- [Consignes]:
**A)** Les affirmations suivantes concordent-elles avec le texte sur les musulmans en France ? (i) Les recensements fondés sur la religion sont autorisés en France. (ii) Selon l'estimation la plus fiable, la France compte entre 5 et 6 millions de personnes d'ascendance musulmane. (iii) Environ 20 % des personnes qui se disent pratiquantes le sont « à leur manière ». Répondez par oui ou non, en citant à chaque fois les mots décisifs du texte.
**B)** D'après le texte sur les musulmans en France, pourquoi une partie des personnes qui se disent pratiquantes le sont-elles « à leur manière » ? Répondez en une à trois phrases.
**C)** Pouvez-vous recopier mot pour mot, dans le texte sur les musulmans en France, tout le passage qui va de « L'islam connait une » jusqu'à « normes religieuses musulmanes. » ?

──────── Texte proposé

Omero Marongiu Perria : Les recensements sur la base religieuse sont interdits en France. Mais on dispose d'un certain nombre d'estimations. La plus fiable serait qu'il y a aujourd'hui en France entre 5 et 6 millions de personnes d'« ascendance musulmane ». Cependant, toutes les monographies de terrain (sondages, études cibles) réalisées sur différents lieux en France indiquent qu'environ 20 % de ces personnes ne se considèrent plus comme musulmanes. Soit qu'elles aient quitté toute forme de conviction religieuse. Soit qu'elles aient adhéré à une autre forme de religiosité. 

L'islam connait une dynamique en terme de pratique religieuse un peu sur le même mouvement que celui que traversent le protestantisme évangélique ou le judaïsme. On note cependant dans les sondages que nous menons qu'environ 20% des personnes qui s'affirment pratiquantes le sont « à leur manière ». Car la majorité des musulmans sont sécularisés dans leur comportement religieux. C'est-à-dire qu'ils se définissent plus ou moins pratiquants mais sans forcément respecter les différentes normes religieuses musulmanes.

────────────────
──────── Données fournies

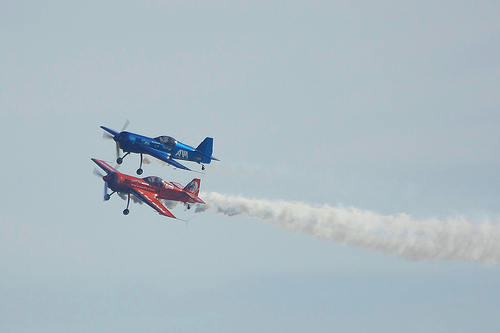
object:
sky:
[398, 122, 453, 155]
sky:
[459, 148, 492, 167]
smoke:
[366, 216, 478, 256]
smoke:
[199, 182, 345, 257]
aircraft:
[80, 148, 206, 228]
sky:
[354, 282, 439, 321]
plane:
[90, 155, 205, 218]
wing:
[133, 187, 183, 220]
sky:
[346, 0, 498, 86]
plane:
[96, 119, 221, 175]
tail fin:
[184, 174, 202, 199]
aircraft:
[97, 113, 224, 176]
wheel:
[123, 207, 130, 216]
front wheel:
[103, 190, 111, 202]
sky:
[0, 0, 77, 32]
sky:
[228, 246, 304, 313]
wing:
[155, 151, 192, 171]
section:
[270, 219, 342, 260]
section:
[298, 267, 395, 305]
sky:
[309, 256, 342, 286]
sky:
[11, 98, 62, 124]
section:
[10, 0, 85, 95]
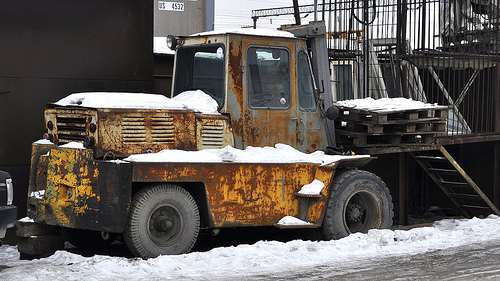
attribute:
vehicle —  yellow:
[56, 31, 343, 262]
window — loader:
[249, 45, 293, 112]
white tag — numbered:
[158, 1, 188, 11]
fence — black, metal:
[314, 0, 499, 133]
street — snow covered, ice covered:
[104, 196, 499, 256]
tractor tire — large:
[123, 180, 202, 260]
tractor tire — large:
[322, 165, 397, 240]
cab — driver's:
[172, 28, 328, 153]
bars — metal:
[313, 0, 496, 134]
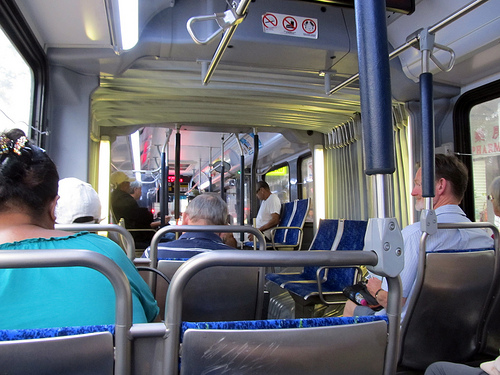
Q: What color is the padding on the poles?
A: Blue.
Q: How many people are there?
A: 7.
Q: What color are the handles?
A: Silver.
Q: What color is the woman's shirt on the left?
A: Turquoise.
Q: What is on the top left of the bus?
A: Light.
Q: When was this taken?
A: Daytime.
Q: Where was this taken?
A: On a bus.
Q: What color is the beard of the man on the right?
A: White.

────────────────

- [Réponses]:
**A)**
(i) Non : « Les recensements sur la base religieuse sont interdits en France. »
(ii) Oui : « La plus fiable serait qu'il y a aujourd'hui en France entre 5 et 6 millions de personnes d'« ascendance musulmane ». »
(iii) Oui : « environ 20% des personnes qui s'affirment pratiquantes le sont « à leur manière ». »

**B)** La majorité des musulmans sont sécularisés dans leur comportement religieux. Ils se définissent plus ou moins pratiquants, mais sans forcément respecter les différentes normes religieuses musulmanes.

**C)**
L'islam connait une dynamique en terme de pratique religieuse un peu sur le même mouvement que celui que traversent le protestantisme évangélique ou le judaïsme. On note cependant dans les sondages que nous menons qu'environ 20% des personnes qui s'affirment pratiquantes le sont « à leur manière ». Car la majorité des musulmans sont sécularisés dans leur comportement religieux. C'est-à-dire qu'ils se définissent plus ou moins pratiquants mais sans forcément respecter les différentes normes religieuses musulmanes.